Rokan Hilir,sahabatadhyaksa.com — Ketua Gerakan Aktivis Muda Rokan Hilir, Zulfan A. Dahlan, menyampaikan klarifikasi resmi terkait beredarnya informasi di media sosial yang diunggah oleh Amron Abrahap mengenai dugaan tidak adanya undangan kepada Wakil Bupati Rokan Hilir jhony Charles dalam agenda Pelantikan dan Pengambilan Sumpah Jabatan Administrasi serta Kepala Puskesmas di lingkungan Pemerintah Kabupaten Rokan Hilir, Sabtu (21/4/2026).

 

Dalam keterangannya, ketua gerakan aktivis muda rohil menegaskan bahwa informasi yang disampaikan melalui unggahan tersebut tidak sesuai dengan fakta yang sebenarnya. Ia bahkan menyebut bahwa narasi yang dibangun dalam postingan tersebut berpotensi menyesatkan publik.

 

“Unggahan yang disampaikan di media sosial beberapa jam yang lalu itu merupakan informasi yang tidak benar atau hoaks. Pernyataan bahwa Wakil Bupati tidak diundang dalam kegiatan pelantikan adalah keliru dan tidak berdasar,” tegas ketua GAM

 

Ia menjelaskan, berdasarkan hasil konfirmasi langsung kepada Sekretaris Daerah Kabupaten Rokan Hilir, Fauzi Efrizal, undangan kepada Wakil Bupati telah disampaikan melalui pesan WhatsApp.

 

“Berdasarkan keterangan Sekretaris Daerah, undangan telah ditujukan secara jelas kepada Bupati, Wakil Bupati, serta Sekretaris Daerah, melalui pemberitahuan melalui pesan WhatsApp,” jelasnya.

 

Lebih lanjut, Zulfan menilai bahwa postingan tersebut telah menimbulkan persepsi yang keliru di tengah masyarakat.
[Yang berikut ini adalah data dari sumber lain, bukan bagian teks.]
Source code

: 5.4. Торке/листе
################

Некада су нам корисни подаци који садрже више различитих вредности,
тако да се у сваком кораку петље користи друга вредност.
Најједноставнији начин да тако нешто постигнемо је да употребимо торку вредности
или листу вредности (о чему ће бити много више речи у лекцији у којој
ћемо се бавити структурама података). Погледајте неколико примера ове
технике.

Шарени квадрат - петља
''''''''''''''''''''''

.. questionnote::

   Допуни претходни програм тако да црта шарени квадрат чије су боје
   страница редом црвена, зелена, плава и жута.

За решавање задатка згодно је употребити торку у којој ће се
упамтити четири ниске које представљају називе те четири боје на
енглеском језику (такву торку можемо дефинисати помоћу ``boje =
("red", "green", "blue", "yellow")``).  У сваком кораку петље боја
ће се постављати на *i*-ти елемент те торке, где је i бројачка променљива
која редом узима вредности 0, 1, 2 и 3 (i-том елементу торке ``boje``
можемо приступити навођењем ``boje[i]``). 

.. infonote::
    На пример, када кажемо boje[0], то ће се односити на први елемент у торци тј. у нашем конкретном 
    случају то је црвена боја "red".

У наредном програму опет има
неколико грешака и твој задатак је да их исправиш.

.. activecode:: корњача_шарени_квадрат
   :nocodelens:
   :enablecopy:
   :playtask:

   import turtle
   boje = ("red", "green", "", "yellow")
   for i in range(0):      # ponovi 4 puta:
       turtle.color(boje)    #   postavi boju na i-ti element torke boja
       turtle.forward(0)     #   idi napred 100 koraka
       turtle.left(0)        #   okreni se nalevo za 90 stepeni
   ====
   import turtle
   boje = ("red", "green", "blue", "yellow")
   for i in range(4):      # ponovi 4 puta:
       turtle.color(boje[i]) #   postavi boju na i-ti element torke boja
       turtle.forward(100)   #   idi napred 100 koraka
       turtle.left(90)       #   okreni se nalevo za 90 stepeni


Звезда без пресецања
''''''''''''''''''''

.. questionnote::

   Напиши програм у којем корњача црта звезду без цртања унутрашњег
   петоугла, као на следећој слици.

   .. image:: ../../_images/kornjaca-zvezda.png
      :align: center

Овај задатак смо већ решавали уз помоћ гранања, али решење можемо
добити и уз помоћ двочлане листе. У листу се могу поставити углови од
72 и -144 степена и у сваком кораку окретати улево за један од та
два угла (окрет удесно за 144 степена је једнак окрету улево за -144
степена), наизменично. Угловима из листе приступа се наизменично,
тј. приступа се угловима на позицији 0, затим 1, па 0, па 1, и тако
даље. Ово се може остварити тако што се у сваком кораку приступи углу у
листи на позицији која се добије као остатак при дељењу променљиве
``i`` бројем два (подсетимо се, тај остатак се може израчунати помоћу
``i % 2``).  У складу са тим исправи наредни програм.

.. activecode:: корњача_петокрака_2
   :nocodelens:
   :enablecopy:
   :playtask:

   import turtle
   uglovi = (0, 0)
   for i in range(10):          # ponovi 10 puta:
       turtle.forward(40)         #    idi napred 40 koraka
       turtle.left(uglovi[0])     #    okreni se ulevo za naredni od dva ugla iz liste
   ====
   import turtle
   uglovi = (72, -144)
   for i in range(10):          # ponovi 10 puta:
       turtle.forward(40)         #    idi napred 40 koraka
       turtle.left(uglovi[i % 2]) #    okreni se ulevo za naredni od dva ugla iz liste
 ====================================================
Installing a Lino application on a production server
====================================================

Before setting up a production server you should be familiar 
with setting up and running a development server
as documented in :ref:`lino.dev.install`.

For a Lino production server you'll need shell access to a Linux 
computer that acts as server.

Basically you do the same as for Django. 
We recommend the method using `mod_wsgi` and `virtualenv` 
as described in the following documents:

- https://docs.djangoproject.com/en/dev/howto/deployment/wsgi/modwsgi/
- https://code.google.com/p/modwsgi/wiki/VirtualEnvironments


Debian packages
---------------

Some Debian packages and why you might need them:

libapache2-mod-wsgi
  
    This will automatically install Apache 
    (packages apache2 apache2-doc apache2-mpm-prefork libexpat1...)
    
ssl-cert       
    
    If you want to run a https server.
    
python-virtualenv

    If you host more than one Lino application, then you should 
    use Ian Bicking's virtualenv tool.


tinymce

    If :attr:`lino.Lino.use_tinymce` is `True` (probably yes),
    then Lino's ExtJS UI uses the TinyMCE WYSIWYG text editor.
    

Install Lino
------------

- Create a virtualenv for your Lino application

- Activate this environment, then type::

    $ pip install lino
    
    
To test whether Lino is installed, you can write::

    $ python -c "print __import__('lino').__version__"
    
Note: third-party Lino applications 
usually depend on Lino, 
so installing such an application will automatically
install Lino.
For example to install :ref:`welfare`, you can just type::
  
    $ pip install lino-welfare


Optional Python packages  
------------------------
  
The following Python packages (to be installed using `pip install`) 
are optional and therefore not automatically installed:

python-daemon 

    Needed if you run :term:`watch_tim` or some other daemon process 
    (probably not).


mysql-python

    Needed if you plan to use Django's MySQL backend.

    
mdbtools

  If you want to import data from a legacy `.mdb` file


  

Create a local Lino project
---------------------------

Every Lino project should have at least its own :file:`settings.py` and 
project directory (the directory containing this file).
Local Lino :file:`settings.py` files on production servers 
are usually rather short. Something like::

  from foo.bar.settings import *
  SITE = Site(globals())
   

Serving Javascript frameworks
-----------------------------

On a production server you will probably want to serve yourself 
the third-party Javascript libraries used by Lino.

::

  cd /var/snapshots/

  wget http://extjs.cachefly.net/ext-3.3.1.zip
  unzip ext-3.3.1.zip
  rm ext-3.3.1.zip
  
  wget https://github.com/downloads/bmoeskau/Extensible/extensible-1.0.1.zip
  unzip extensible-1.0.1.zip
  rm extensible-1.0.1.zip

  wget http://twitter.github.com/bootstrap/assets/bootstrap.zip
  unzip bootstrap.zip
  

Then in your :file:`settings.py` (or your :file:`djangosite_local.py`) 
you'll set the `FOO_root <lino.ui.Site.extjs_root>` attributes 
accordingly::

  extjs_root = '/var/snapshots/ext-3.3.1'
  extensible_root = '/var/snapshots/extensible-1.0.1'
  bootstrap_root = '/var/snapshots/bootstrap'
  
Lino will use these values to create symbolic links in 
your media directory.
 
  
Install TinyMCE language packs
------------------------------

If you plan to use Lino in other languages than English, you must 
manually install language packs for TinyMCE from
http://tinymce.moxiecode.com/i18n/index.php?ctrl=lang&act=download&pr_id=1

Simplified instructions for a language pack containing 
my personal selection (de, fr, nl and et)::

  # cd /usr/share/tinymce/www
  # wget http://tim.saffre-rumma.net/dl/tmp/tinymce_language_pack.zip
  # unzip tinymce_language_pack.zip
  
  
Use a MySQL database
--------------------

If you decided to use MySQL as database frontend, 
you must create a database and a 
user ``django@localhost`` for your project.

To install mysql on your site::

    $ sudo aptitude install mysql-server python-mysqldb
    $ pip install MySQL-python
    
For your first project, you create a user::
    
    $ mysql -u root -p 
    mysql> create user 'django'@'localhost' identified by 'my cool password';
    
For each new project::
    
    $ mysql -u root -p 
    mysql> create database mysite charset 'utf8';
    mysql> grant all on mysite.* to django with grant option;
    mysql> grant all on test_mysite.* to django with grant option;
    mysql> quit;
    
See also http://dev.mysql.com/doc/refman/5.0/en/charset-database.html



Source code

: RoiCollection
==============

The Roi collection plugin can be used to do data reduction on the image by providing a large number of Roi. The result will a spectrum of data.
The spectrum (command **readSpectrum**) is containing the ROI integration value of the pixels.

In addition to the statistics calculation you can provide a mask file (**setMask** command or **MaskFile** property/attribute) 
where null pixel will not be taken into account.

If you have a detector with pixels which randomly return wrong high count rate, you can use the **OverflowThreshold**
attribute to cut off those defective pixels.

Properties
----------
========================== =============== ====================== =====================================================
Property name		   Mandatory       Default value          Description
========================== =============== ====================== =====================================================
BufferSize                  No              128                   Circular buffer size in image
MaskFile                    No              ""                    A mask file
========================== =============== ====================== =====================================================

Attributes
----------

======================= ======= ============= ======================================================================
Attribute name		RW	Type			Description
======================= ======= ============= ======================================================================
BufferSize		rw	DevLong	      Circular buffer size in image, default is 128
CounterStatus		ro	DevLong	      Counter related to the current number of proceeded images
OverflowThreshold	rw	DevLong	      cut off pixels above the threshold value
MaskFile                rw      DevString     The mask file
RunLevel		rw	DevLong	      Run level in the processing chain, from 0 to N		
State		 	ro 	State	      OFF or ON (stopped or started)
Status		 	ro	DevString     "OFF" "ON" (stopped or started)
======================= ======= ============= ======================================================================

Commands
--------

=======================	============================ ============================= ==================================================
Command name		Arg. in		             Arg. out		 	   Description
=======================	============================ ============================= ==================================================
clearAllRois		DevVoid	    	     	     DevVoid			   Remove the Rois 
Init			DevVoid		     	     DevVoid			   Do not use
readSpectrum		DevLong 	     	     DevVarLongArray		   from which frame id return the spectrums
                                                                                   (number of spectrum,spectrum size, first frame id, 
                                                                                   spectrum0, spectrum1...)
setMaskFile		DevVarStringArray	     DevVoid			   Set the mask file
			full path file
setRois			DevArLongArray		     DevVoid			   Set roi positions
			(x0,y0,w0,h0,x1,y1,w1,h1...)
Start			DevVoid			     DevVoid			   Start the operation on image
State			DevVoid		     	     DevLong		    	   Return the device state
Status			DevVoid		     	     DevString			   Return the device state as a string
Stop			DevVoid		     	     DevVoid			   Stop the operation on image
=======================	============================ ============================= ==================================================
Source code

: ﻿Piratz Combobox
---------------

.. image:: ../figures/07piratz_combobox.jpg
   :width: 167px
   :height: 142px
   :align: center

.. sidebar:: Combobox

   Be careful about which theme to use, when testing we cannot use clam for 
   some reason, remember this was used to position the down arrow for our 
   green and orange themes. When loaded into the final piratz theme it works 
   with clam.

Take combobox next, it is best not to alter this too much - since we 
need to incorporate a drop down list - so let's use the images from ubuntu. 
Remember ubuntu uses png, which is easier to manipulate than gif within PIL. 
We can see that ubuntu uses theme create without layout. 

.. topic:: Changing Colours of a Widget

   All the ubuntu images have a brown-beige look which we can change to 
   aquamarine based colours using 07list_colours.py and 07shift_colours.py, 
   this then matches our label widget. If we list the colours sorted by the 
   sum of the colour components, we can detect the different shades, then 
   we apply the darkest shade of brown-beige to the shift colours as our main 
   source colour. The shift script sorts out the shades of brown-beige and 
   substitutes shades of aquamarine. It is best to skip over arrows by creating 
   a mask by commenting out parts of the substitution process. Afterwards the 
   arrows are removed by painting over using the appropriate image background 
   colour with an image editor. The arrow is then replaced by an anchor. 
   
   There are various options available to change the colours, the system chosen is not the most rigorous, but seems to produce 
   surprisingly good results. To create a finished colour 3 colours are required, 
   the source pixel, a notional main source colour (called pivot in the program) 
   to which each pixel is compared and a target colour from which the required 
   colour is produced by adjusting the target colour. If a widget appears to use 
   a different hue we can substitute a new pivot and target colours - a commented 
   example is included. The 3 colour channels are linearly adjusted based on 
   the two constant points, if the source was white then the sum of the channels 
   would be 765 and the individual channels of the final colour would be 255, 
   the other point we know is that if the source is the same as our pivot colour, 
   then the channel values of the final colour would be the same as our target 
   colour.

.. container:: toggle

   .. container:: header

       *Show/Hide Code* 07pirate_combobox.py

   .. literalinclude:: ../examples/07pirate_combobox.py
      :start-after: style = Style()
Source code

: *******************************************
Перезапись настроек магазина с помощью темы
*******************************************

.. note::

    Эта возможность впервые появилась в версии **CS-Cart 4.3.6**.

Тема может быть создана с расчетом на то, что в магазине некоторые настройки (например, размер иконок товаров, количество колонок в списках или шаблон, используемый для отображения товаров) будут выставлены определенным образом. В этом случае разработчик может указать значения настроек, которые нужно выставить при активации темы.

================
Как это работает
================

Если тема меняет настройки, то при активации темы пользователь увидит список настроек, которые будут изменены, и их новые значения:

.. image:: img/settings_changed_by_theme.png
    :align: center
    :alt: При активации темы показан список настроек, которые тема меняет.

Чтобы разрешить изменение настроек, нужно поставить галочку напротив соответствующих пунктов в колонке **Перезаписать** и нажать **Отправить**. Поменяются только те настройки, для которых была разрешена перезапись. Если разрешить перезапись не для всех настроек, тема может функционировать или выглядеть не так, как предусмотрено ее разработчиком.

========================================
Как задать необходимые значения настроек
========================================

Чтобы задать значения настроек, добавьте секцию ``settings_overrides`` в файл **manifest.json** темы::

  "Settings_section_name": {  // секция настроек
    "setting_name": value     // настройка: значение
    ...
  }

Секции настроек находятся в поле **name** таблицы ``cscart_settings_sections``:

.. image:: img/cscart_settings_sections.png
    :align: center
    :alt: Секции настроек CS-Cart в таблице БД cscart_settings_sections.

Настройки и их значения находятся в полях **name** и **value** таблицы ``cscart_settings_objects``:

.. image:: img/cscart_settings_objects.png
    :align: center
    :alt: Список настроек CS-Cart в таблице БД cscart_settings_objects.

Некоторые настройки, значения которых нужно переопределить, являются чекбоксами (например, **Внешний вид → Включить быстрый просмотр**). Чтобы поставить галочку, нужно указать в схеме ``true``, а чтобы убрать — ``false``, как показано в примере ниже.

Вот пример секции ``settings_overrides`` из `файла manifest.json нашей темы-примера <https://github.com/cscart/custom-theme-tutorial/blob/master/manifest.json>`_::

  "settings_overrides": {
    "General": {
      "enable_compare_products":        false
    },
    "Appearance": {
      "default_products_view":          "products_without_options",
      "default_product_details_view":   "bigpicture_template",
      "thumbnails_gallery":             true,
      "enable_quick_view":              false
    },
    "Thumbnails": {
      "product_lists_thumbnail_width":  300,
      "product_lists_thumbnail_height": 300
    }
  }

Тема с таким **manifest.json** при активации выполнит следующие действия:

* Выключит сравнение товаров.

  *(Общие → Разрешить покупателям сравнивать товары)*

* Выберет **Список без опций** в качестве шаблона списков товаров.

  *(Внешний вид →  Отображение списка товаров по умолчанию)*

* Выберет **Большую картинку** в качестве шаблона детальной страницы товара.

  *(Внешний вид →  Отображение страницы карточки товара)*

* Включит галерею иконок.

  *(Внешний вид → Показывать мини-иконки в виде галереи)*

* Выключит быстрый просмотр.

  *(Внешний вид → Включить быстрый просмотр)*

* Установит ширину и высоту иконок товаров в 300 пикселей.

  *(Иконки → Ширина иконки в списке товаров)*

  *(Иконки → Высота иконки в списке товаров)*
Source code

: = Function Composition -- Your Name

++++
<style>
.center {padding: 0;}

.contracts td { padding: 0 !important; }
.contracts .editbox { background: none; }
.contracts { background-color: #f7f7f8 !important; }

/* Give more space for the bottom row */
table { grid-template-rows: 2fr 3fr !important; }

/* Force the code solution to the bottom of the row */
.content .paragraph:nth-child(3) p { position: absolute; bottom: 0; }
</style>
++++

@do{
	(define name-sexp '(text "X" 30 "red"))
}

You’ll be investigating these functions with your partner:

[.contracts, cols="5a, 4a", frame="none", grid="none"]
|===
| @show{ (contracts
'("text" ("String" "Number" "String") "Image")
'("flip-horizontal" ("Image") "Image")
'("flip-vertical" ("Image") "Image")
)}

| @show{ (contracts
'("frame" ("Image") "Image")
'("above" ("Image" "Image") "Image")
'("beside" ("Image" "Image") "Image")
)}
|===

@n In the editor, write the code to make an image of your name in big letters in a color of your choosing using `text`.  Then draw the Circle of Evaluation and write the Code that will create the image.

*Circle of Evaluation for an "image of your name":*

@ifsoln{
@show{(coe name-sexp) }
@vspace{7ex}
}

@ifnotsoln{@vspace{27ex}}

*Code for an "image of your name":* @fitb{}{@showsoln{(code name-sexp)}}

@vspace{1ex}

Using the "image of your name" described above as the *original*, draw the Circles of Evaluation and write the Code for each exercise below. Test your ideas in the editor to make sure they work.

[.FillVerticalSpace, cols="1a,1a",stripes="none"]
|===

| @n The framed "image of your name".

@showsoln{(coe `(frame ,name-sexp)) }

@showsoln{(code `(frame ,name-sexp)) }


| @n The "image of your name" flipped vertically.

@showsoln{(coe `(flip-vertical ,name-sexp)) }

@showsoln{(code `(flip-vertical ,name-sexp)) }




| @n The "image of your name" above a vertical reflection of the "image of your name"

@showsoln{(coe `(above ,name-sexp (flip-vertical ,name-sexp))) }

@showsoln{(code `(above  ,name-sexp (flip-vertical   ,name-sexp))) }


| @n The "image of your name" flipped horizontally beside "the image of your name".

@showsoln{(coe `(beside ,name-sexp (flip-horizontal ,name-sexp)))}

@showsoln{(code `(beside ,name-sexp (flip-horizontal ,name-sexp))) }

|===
Ia menekankan bahwa penyampaian informasi tanpa proses verifikasi yang akurat dapat menggiring opini publik ke arah yang tidak objektif dan berpotensi merugikan banyak pihak.

 

“Informasi yang tidak melalui proses klarifikasi berisiko menciptakan persepsi yang salah, bahkan dapat mencederai kepercayaan publik terhadap tata kelola pemerintahan daerah,” tambahnya.

 

Zulfan juga mengimbau kepada seluruh pihak, khususnya pengguna media sosial, untuk lebih bijak dan bertanggung jawab dalam menyampaikan informasi. Ia menekankan pentingnya mengedepankan prinsip kehati-hatian serta melakukan verifikasi sebelum mempublikasikan suatu pernyataan ke ruang publik.

 

Dengan adanya klarifikasi ini, diharapkan masyarakat dapat memperoleh informasi yang utuh, objektif, serta tidak mudah terpengaruh oleh isu-isu yang belum terkonfirmasi kebenarannya.